→ **Task**:
After finding the line containing "cybersécurité : nos BTS" below, please output that line and each following one through the line containing "intelligence, to relationships", exactly as written.

Stored data entries
# # #

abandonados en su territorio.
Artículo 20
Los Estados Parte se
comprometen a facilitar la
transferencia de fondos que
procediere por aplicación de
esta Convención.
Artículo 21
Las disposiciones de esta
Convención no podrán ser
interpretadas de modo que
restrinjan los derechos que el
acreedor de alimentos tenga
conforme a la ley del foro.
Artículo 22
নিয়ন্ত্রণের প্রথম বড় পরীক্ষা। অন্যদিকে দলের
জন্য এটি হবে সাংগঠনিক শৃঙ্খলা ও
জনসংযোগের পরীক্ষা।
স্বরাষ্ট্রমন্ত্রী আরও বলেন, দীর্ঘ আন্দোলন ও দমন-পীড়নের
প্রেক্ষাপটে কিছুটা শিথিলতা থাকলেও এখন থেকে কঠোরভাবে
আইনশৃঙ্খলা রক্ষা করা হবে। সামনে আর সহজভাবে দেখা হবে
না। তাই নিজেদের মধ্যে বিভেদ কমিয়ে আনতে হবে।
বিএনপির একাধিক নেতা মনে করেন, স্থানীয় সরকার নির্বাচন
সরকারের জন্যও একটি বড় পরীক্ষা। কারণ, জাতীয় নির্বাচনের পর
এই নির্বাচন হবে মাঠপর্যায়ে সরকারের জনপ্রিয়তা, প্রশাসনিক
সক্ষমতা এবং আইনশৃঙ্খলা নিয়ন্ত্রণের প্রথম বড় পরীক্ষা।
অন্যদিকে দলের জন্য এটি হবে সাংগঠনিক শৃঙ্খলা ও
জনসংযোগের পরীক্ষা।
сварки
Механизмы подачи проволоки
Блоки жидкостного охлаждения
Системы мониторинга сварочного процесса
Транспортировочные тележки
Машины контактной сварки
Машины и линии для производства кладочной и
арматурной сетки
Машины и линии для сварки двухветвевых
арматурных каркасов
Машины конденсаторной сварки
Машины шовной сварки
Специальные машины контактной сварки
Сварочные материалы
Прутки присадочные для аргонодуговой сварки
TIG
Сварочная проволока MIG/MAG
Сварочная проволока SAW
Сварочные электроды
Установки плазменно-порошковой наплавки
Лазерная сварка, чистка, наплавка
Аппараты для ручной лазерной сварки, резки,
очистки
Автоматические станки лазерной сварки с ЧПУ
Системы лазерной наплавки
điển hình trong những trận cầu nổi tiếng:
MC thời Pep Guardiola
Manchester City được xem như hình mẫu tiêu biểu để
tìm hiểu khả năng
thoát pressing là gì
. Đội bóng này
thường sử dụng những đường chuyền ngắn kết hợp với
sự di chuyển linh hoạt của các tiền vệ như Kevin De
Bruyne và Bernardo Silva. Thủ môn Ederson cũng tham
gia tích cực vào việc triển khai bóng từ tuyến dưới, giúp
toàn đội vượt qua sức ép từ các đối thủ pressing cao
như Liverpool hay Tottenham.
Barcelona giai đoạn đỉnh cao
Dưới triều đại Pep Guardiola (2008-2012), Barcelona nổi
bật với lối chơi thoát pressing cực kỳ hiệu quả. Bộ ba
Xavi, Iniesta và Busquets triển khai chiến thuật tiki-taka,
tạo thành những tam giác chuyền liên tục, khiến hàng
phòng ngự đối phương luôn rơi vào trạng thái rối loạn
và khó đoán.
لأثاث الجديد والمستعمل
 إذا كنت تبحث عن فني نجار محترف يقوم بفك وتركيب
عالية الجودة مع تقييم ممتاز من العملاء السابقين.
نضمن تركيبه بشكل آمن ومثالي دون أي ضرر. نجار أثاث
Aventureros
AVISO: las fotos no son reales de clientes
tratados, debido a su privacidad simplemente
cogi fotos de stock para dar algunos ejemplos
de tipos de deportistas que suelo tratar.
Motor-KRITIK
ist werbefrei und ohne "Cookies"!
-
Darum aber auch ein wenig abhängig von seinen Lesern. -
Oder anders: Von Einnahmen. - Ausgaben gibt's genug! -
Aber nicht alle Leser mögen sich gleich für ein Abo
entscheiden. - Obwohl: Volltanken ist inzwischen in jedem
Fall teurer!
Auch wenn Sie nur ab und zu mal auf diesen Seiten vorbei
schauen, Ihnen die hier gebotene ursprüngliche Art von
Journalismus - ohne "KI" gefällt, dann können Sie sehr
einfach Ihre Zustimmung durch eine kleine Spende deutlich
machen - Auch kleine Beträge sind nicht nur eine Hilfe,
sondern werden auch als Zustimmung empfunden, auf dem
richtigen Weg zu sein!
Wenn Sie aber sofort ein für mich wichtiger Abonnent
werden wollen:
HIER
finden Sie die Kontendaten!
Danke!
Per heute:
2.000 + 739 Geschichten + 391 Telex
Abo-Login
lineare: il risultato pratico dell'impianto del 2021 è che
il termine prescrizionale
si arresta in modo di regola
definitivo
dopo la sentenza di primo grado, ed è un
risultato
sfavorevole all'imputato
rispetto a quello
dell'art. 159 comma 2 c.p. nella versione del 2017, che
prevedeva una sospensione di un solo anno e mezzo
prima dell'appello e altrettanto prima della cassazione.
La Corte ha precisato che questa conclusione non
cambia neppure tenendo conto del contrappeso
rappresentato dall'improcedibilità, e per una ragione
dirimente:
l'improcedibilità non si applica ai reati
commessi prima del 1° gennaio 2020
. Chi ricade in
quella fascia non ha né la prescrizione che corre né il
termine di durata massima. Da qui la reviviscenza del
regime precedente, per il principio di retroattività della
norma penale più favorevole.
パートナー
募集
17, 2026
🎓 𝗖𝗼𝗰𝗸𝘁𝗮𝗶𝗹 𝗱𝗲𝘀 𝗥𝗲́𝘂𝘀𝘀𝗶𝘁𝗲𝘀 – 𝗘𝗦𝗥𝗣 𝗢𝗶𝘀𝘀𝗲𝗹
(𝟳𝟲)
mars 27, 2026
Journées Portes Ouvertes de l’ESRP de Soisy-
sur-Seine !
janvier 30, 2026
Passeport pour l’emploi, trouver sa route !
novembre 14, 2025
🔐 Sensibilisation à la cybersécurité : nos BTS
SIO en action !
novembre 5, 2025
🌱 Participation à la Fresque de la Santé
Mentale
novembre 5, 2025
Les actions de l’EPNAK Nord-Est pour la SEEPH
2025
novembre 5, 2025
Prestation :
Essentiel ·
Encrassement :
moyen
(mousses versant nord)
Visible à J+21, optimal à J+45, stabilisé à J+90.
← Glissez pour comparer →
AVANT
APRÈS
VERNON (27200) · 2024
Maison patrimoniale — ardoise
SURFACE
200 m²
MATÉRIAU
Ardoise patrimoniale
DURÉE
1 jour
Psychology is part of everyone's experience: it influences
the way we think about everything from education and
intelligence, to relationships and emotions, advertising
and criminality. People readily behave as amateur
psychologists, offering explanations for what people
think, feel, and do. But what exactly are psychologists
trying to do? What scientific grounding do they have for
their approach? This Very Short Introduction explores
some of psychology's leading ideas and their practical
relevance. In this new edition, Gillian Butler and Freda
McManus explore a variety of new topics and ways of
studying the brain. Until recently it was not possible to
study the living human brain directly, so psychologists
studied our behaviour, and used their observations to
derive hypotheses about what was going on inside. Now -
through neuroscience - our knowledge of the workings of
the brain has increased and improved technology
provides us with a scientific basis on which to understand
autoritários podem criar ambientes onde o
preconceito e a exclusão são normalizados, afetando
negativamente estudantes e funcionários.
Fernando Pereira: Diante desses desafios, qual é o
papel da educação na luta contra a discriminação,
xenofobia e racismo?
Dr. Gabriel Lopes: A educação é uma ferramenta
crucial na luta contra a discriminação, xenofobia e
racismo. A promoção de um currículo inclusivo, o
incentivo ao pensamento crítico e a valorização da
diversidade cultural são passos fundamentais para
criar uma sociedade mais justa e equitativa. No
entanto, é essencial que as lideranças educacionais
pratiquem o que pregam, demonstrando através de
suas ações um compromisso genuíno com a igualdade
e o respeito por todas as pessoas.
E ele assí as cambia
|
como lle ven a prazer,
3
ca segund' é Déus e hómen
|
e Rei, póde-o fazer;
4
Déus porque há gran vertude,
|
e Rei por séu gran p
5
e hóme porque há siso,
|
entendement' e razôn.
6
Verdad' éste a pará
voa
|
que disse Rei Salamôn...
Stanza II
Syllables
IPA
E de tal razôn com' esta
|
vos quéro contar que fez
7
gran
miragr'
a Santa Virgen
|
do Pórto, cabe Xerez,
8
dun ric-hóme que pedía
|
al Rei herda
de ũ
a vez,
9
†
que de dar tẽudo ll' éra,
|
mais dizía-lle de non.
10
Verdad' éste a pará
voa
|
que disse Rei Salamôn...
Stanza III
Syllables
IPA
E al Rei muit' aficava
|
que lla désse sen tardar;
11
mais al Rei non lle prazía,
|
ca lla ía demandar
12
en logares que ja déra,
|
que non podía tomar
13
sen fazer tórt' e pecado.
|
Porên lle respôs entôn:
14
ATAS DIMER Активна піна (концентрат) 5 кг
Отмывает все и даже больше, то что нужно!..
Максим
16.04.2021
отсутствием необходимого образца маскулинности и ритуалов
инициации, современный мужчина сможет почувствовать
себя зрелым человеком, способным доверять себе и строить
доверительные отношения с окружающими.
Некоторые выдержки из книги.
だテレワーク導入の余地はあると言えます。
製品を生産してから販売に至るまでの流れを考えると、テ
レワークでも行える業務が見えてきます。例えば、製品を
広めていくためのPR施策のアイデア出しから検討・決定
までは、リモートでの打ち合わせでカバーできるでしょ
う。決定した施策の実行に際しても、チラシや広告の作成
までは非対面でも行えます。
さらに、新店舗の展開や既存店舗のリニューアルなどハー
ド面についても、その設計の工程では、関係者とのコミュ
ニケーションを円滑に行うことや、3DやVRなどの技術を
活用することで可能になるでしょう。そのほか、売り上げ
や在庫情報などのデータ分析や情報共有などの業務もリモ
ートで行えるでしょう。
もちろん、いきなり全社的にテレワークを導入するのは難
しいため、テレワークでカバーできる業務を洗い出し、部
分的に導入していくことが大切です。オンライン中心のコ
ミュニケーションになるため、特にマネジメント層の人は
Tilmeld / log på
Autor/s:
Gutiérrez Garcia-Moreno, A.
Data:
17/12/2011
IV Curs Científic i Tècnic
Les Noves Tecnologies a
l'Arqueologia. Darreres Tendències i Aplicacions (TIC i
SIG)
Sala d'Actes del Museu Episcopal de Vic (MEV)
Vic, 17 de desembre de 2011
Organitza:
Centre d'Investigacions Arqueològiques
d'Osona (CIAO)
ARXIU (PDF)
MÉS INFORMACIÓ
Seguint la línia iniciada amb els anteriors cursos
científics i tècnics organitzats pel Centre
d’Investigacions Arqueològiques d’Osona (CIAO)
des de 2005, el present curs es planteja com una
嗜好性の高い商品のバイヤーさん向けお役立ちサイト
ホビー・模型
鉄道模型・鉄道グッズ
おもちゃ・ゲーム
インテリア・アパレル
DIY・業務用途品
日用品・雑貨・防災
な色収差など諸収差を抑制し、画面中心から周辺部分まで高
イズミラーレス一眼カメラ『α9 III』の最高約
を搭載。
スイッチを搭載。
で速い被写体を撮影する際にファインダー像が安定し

# # #

→ **Task solution**:
🔐 Sensibilisation à la cybersécurité : nos BTS
SIO en action !
novembre 5, 2025
🌱 Participation à la Fresque de la Santé
Mentale
novembre 5, 2025
Les actions de l’EPNAK Nord-Est pour la SEEPH
2025
novembre 5, 2025
Prestation :
Essentiel ·
Encrassement :
moyen
(mousses versant nord)
Visible à J+21, optimal à J+45, stabilisé à J+90.
← Glissez pour comparer →
AVANT
APRÈS
VERNON (27200) · 2024
Maison patrimoniale — ardoise
SURFACE
200 m²
MATÉRIAU
Ardoise patrimoniale
DURÉE
1 jour
Psychology is part of everyone's experience: it influences
the way we think about everything from education and
intelligence, to relationships and emotions, advertising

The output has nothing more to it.